Sempre in quel discorso di Ratisbona, poi, Ratzinger ha esposto il cuore del proprio magistero: l’alleanza solidale tra il Logos ellenico – quello degli “idolatri”, come li chiama lui – e la fede galilea. E’ una formidabile combinazione che sottrae il dogma religioso alla privatezza individuale e lo pianta nel discorso pubblico della ragione.

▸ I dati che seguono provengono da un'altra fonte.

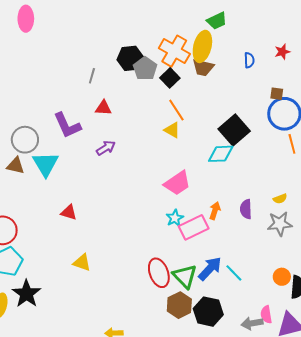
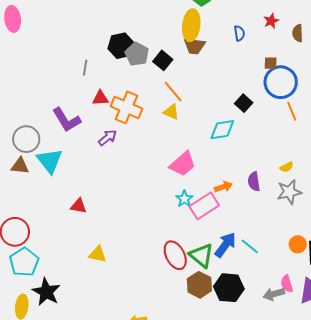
orange cross: (174, 51) -> (126, 107), moved
black square: (234, 130) -> (244, 103), moved, size x0.6
orange arrow: (215, 211) -> (223, 187), turned 60

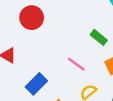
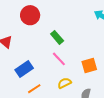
green rectangle: (99, 37) -> (57, 37), moved

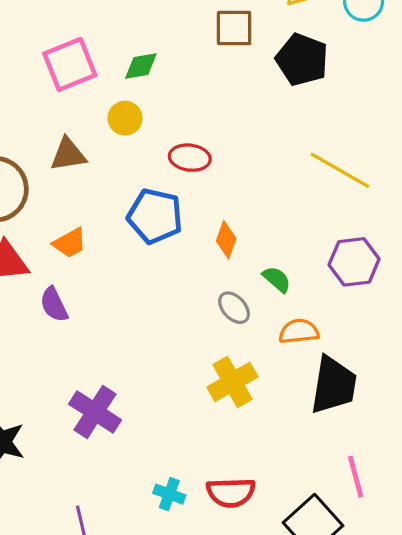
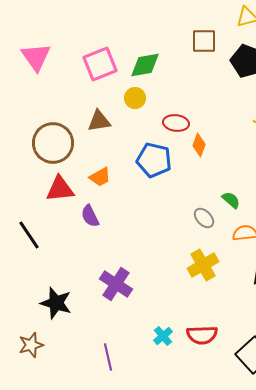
green diamond: (141, 66) -> (145, 65), size x1.4
orange diamond: (226, 240) -> (199, 145), moved
cyan cross: (169, 494) -> (163, 336), turned 30

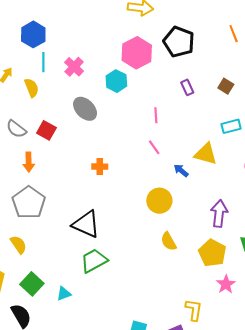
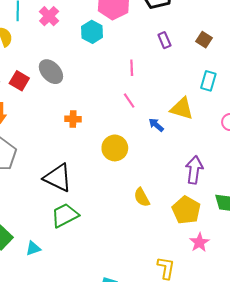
gray ellipse: (85, 109) -> (51, 72), moved
cyan rectangle: (231, 126) -> (208, 81), turned -60
yellow circle: (159, 201) -> (115, 148), moved

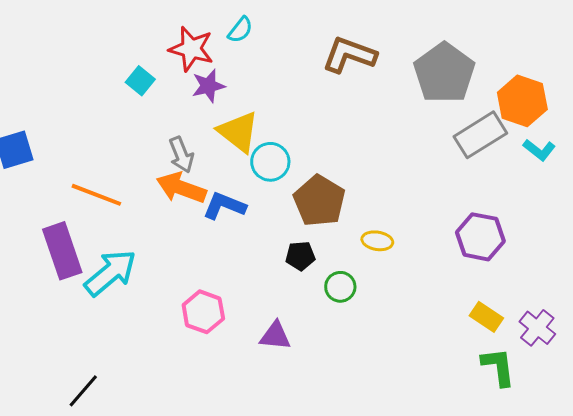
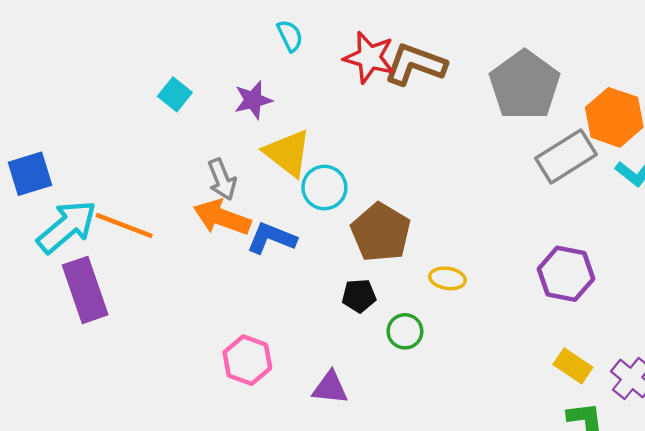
cyan semicircle: (240, 30) -> (290, 36), turned -64
red star: (191, 49) -> (369, 58), moved
cyan arrow: (110, 273) -> (67, 227), moved

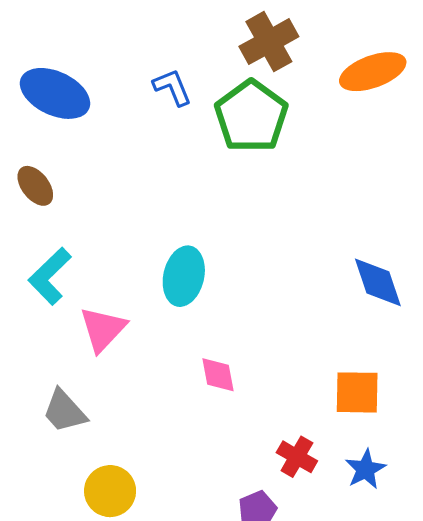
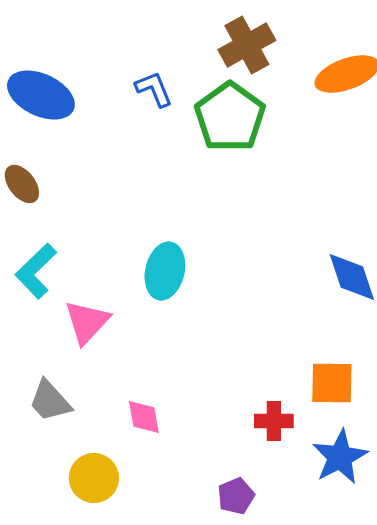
pink diamond: (218, 375) -> (144, 417), moved
red cross: (297, 457) -> (274, 421), moved, turned -30
blue star: (365, 469) -> (340, 457), size x1.4

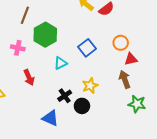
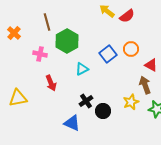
brown line: (25, 15) -> (47, 22), turned -36
orange circle: (121, 43) -> (131, 49), moved
red triangle: (131, 59) -> (151, 65), turned 40
yellow star: (90, 86) -> (131, 102), moved

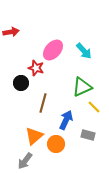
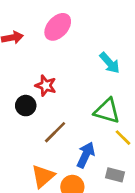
pink ellipse: (53, 50) -> (58, 27), moved
green triangle: (82, 87) -> (107, 111), turned 40
brown line: (43, 103) -> (55, 132), turned 30

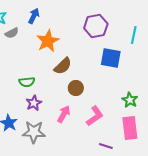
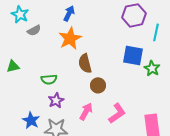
blue arrow: (34, 16) -> (69, 13), moved
purple hexagon: (96, 26) -> (134, 15), moved
brown semicircle: (63, 66) -> (85, 63), turned 120
green star: (130, 100) -> (152, 68), moved

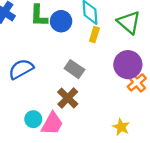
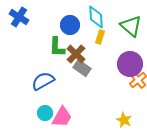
green L-shape: (39, 16) -> (57, 47), moved
blue semicircle: (21, 69) -> (43, 81), moved
brown cross: (68, 98) -> (76, 54), moved

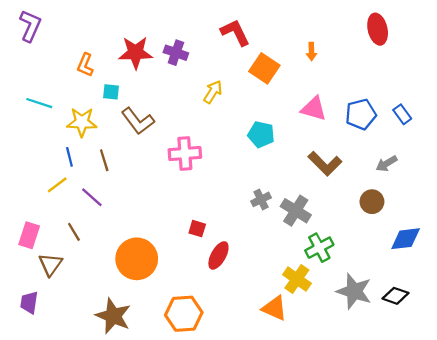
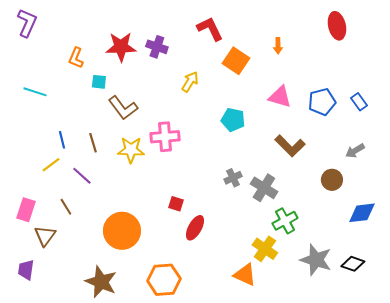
yellow star: (82, 122) -> (131, 150), moved
gray arrow: (387, 164) -> (355, 151), moved

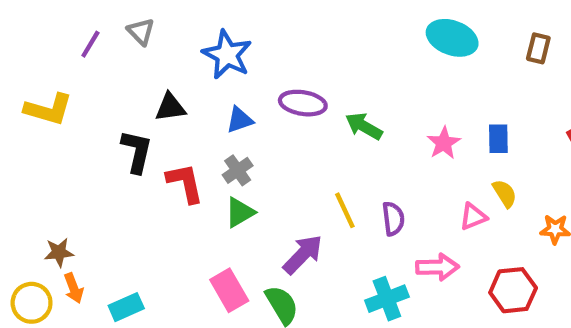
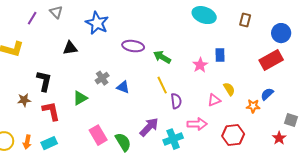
blue triangle: (240, 120) -> (123, 87), moved, turned 40
blue rectangle: (498, 139) -> (220, 55), moved
black L-shape: (137, 151) -> (44, 81), moved
red L-shape: (185, 183) -> (51, 111), moved
yellow line: (345, 210) -> (162, 85), moved
green triangle: (240, 212) -> (80, 98), moved
brown star: (59, 252) -> (24, 100), moved
purple arrow: (303, 254) -> (149, 127), moved
orange arrow: (74, 288) -> (27, 142), moved, turned 32

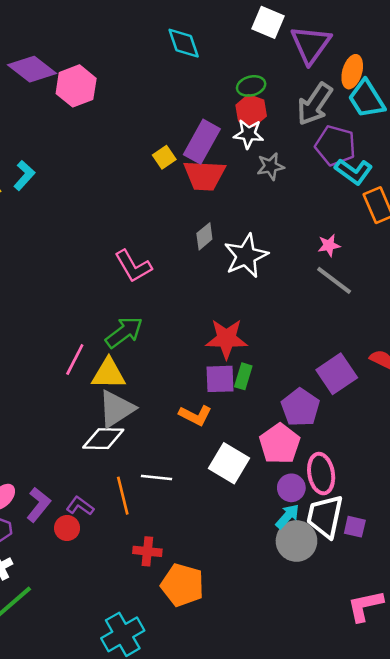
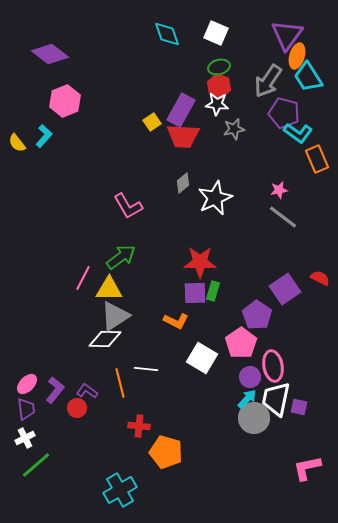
white square: (268, 22) -> (216, 33), moved
purple triangle: (311, 44) -> (287, 35), moved
pink hexagon: (76, 86) -> (65, 101), moved

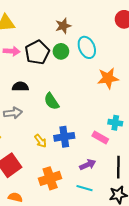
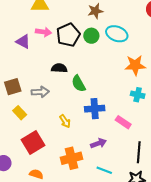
cyan ellipse: (87, 47) -> (117, 34), turned -50
black semicircle: (20, 87) -> (59, 68), moved
cyan cross: (115, 123) -> (138, 95), moved
blue cross: (64, 137) -> (95, 109), moved
purple arrow: (88, 165) -> (98, 143), moved

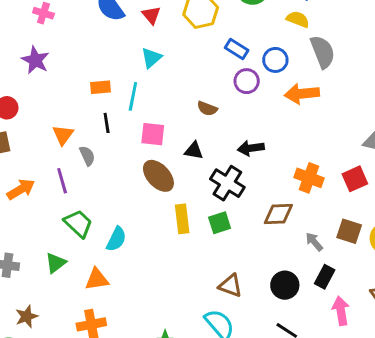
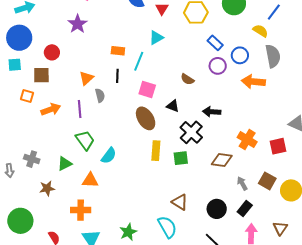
brown star: (27, 316) -> (47, 188), moved

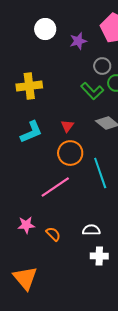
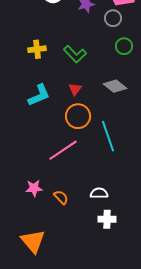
gray circle: (102, 66) -> (113, 18), moved
yellow cross: (29, 86) -> (37, 49), size x0.7
green L-shape: (92, 91) -> (75, 54), moved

In questo illuminismo metafisico coabitano il rigore del neoplatonismo cristianizzato e la decisione di giocare senza più veli: la riserva aurea della chiesa neorinascimentale che si propone sulla piazza dei laici trova il proprio deposito nella potenza solare del Logos tratto dalla speculazione della tarda antichità (per lo meno).
Fu questa l’arma principale con la quale Costantino (IV secolo), assimilando la figura del Cristo a quella di Helios, rese credibile la propria corte imperiale agli occhi di un paganesimo popolare che altrimenti non lo avrebbe capito né accolto.
Ed è questa la novità di Benedetto XVI, principe di un pontificato dalle pretese solari, idealmente contemporaneo a quei papi che nel tardorinascimento disseppellirono gli obelischi egizi che avevano fatto da contrafforte alla Roma politeista, per ricollocarli (esorcizzati e sormontati dalla croce) al centro dei propri fasti toponomastici.
Un esempio fra tanti, il così detto obelisco vaticano di piazza San Pietro: per gli egizi che l’avevano fabbricato a Heliopoli era un raggio di sole pietrificato; per il conquistatore Augusto era la prova d’un destino imperiale; per Sisto V, che “havendo rimosso questo obelisco dal suo primo luogo e tolto, con immensa fatica, ad
Augusto e Tiberio Cesari, lo consacrò alla santissima croce l’anno 1586” (così negli “Avvisi di Roma” del giorno dopo), fu lo sfoggio trionfale d’un desiderio di rottura rispetto alla “idolatria” e di apparente continuità con la narrazione solare.

La mondanità della scelta di Ravasi

Con tutta la cautela del mondo, l’azzardo è possibile. L’ellenizzante Benedetto XVI che segna il ritorno in Europa della religione cattolica come figura della battaglia ideale e politica (c’entra molto l’aggressività islamica). Il teologo Ratzinger dai princìpi non negoziabili che si sente pronto a delimitare nuovi confini ecclesiali (da quanto tempo non si parlava più di scomunica?). Il Papa che sembra uscito da una tela di scuola settecentesca quando lascia che il proprio gatto gli passeggi sul pianoforte. Lo stratega della presenza pubblica che affida al mondano monsignor Gianfranco Ravasi il compito di amministrare la cultura e l’archeologia vaticane (come dire il fusto e le radici).
L’uomo che accarezza la fede come il vestibolo d’un esame affidato alla potenza dell’intelletto. Sono le numerose sfumature di un essere unico che cerca di opporsi al secolarismo e al sole divorante (ma consanguineo) del deserto musulmano e lo fa, per vocazione e per necessità, aggrappato al senso di una verticalità antichissima e abbagliante.
Per certi versi il neorinascimentale Ratzinger è anche il segnacolo di una debolezza messa a nudo – il cristianesimo in armi non basta a se stesso – ma non per questo meno squillante e temibile.